I'm only going to say a few words about motors... Cheap is cheap for a good reason and that "good" isn't good - or cheap - when you have issues. If you're going to drive the car on Sunday morning - and put very few miles on it - and never want to wing the SOB to the moon or go to the track. You MIGHT get away with cheap for awhile.
Just the rods in my race motor cost $2,300.... It's at WOT as much as humanely possible... the builder wants me to bring it back for a refresh every 40 hours of operation. That's a long time when you're doing 20 minute track sessions. The rebuild - think about this - just the rebuild was $14,000.... and people want to sell you a complete motor for 5 or 6 or 7,000....

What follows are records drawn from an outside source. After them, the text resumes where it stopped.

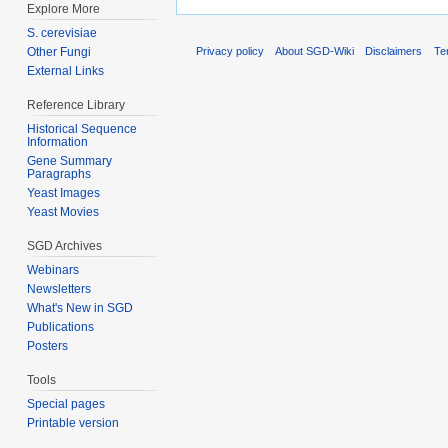
Explore More
S. cerevisiae
Other Fungi
Privacy policy
About SGD-Wiki
Disclaimers
Te
External Links
Reference Library
Historical Sequence
Information
Gene Summary
Paragraphs
Yeast Images
Yeast Movies
SGD Archives
Webinars
Newsletters
What's New in SGD
Publications
Posters
Tools
Special pages
Printable version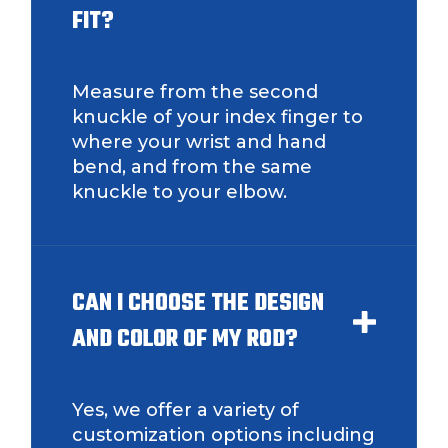
FIT?
Measure from the second
knuckle of your index finger to
where your wrist and hand
bend, and from the same
knuckle to your elbow.
CAN I CHOOSE THE DESIGN
AND COLOR OF MY ROD?
Yes, we offer a variety of
customization options including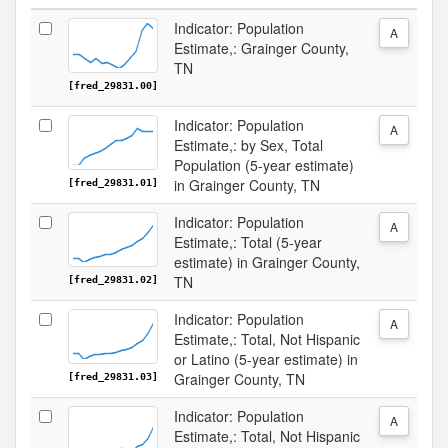
Indicator: Population
A
Estimate,: Grainger County,
TN
[fred_29831.00]
Indicator: Population
A
Estimate,: by Sex, Total
Population (5-year estimate)
in Grainger County, TN
[fred_29831.01]
Indicator: Population
A
Estimate,: Total (5-year
estimate) in Grainger County,
TN
[fred_29831.02]
Indicator: Population
A
Estimate,: Total, Not Hispanic
or Latino (5-year estimate) in
Grainger County, TN
[fred_29831.03]
Indicator: Population
A
Estimate,: Total, Not Hispanic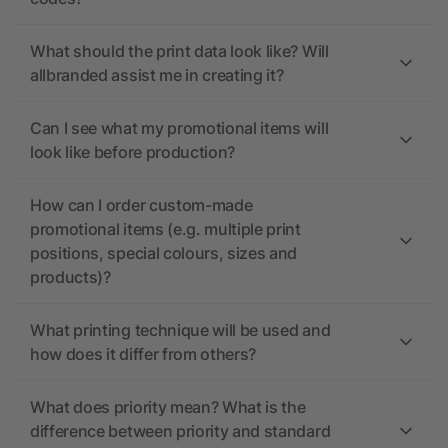
What should the print data look like? Will
allbranded assist me in creating it?
Can I see what my promotional items will
look like before production?
How can I order custom-made
promotional items (e.g. multiple print
positions, special colours, sizes and
products)?
What printing technique will be used and
how does it differ from others?
What does priority mean? What is the
difference between priority and standard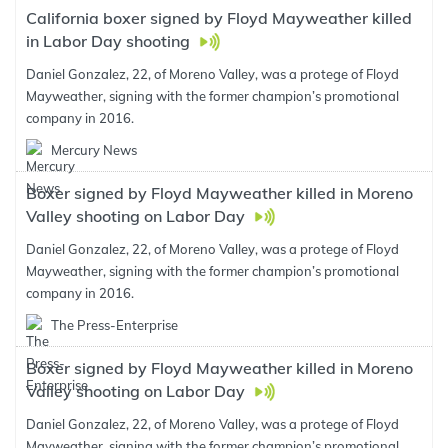
California boxer signed by Floyd Mayweather killed
in Labor Day shooting
Daniel Gonzalez, 22, of Moreno Valley, was a protege of Floyd
Mayweather, signing with the former champion’s promotional
company in 2016.
Mercury News
Boxer signed by Floyd Mayweather killed in Moreno
Valley shooting on Labor Day
Daniel Gonzalez, 22, of Moreno Valley, was a protege of Floyd
Mayweather, signing with the former champion’s promotional
company in 2016.
The Press-Enterprise
Boxer signed by Floyd Mayweather killed in Moreno
Valley shooting on Labor Day
Daniel Gonzalez, 22, of Moreno Valley, was a protege of Floyd
Mayweather, signing with the former champion’s promotional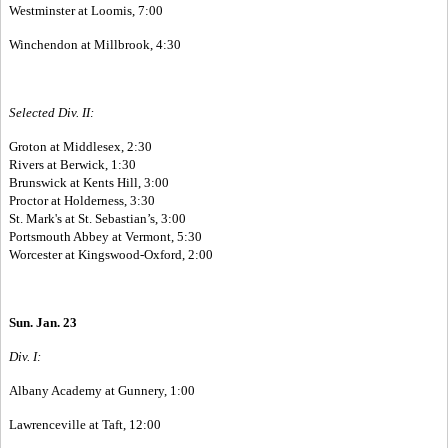
Westminster at Loomis, 7:00
Winchendon at Millbrook, 4:30
Selected Div. II:
Groton at Middlesex, 2:30
Rivers at Berwick, 1:30
Brunswick at Kents Hill, 3:00
Proctor at Holderness, 3:30
St. Mark's at St. Sebastian’s, 3:00
Portsmouth Abbey at Vermont, 5:30
Worcester at Kingswood-Oxford, 2:00
Sun. Jan. 23
Div. I:
Albany Academy at Gunnery, 1:00
Lawrenceville at Taft, 12:00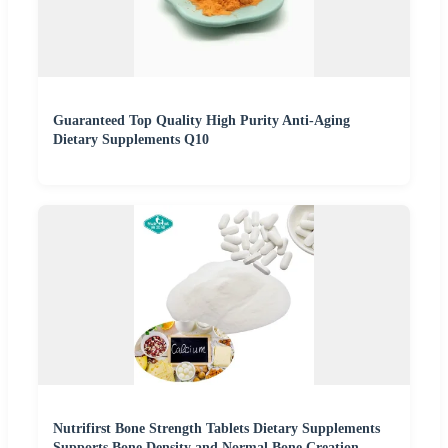
Guaranteed Top Quality High Purity Anti-Aging
Dietary Supplements Q10
Nutrifirst Bone Strength Tablets Dietary Supplements
Supports Bone Density and Normal Bone Creation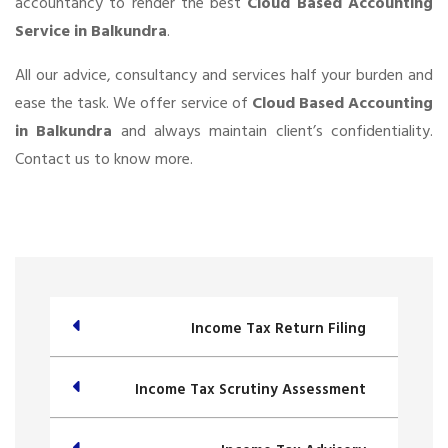
accountancy to render the best
Cloud Based Accounting
Service in Balkundra
.
All our advice, consultancy and services half your burden and
ease the task. We offer service of
Cloud Based Accounting
in Balkundra
and always maintain client’s confidentiality.
Contact us to know more.
Income Tax Return Filing
Income Tax Scrutiny Assessment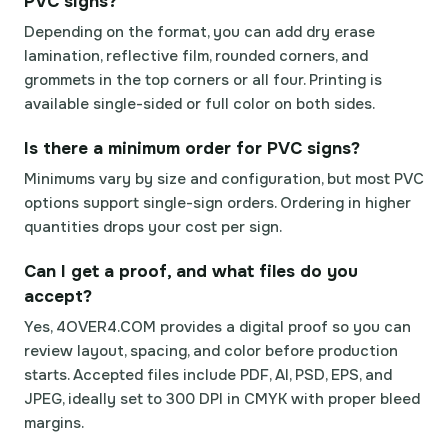
PVC signs?
Depending on the format, you can add dry erase
lamination, reflective film, rounded corners, and
grommets in the top corners or all four. Printing is
available single-sided or full color on both sides.
Is there a minimum order for PVC signs?
Minimums vary by size and configuration, but most PVC
options support single-sign orders. Ordering in higher
quantities drops your cost per sign.
Can I get a proof, and what files do you
accept?
Yes, 4OVER4.COM provides a digital proof so you can
review layout, spacing, and color before production
starts. Accepted files include PDF, AI, PSD, EPS, and
JPEG, ideally set to 300 DPI in CMYK with proper bleed
margins.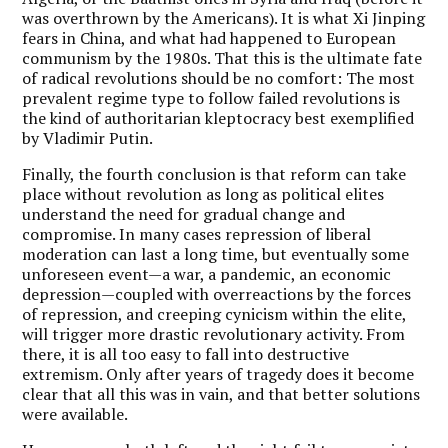
was overthrown by the Americans). It is what Xi Jinping
fears in China, and what had happened to European
communism by the 1980s. That this is the ultimate fate
of radical revolutions should be no comfort: The most
prevalent regime type to follow failed revolutions is
the kind of authoritarian kleptocracy best exemplified
by Vladimir Putin.
Finally, the fourth conclusion is that reform can take
place without revolution as long as political elites
understand the need for gradual change and
compromise. In many cases repression of liberal
moderation can last a long time, but eventually some
unforeseen event—a war, a pandemic, an economic
depression—coupled with overreactions by the forces
of repression, and creeping cynicism within the elite,
will trigger more drastic revolutionary activity. From
there, it is all too easy to fall into destructive
extremism. Only after years of tragedy does it become
clear that all this was in vain, and that better solutions
were available.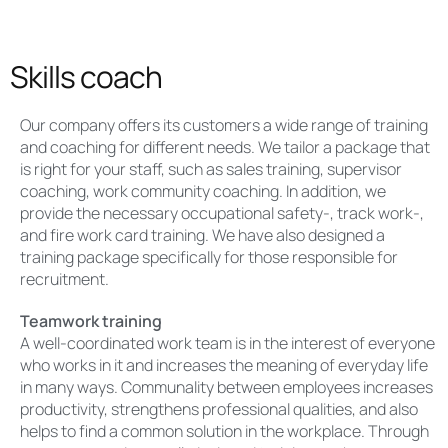
Skills coach
Our company offers its customers a wide range of training
and coaching for different needs. We tailor a package that
is right for your staff, such as sales training, supervisor
coaching, work community coaching. In addition, we
provide the necessary occupational safety-, track work-,
and fire work card training. We have also designed a
training package specifically for those responsible for
recruitment.
Teamwork training
A well-coordinated work team is in the interest of everyone
who works in it and increases the meaning of everyday life
in many ways. Communality between employees increases
productivity, strengthens professional qualities, and also
helps to find a common solution in the workplace. Through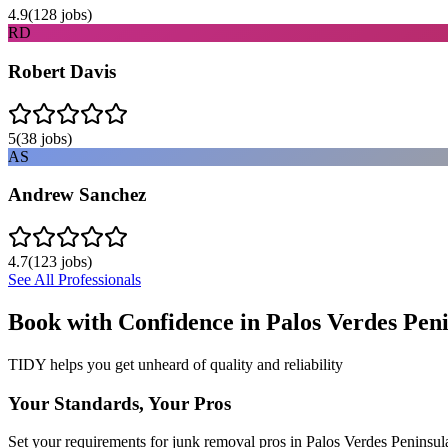
4.9
(
128
jobs)
RD
Robert Davis
5
(
38
jobs)
AS
Andrew Sanchez
4.7
(
123
jobs)
See All Professionals
Book with Confidence in
Palos Verdes Pen
TIDY helps you get unheard of quality and reliability
Your Standards, Your Pros
Set your requirements for junk removal pros in Palos Verdes Peninsul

My point?? This isn't a place to shop "money" - this is a place to do your homework based on what's right for you and your application and let the money be whatever that is. Cheap parts are cheap - the guy building your motor will then be inclined to say to himself "this is good enough" when machining and assembling... Cheap rods and cranks aren't going to be the same as good rods and cranks... I'm not saying you have to build a "race motor" -- but we all know the drill here. Everyone wants bragging rights with the dyno numbers. Then they DON'T want to pay what it costs to get those numbers to actually LAST for awhile... then they want to go out and run the poor little SOB like it is a "race" motor - because - after all - they have "X" horsepower.... Good luck with that. As an ex pyrotechnician -- I'd describe that as a very short fuse.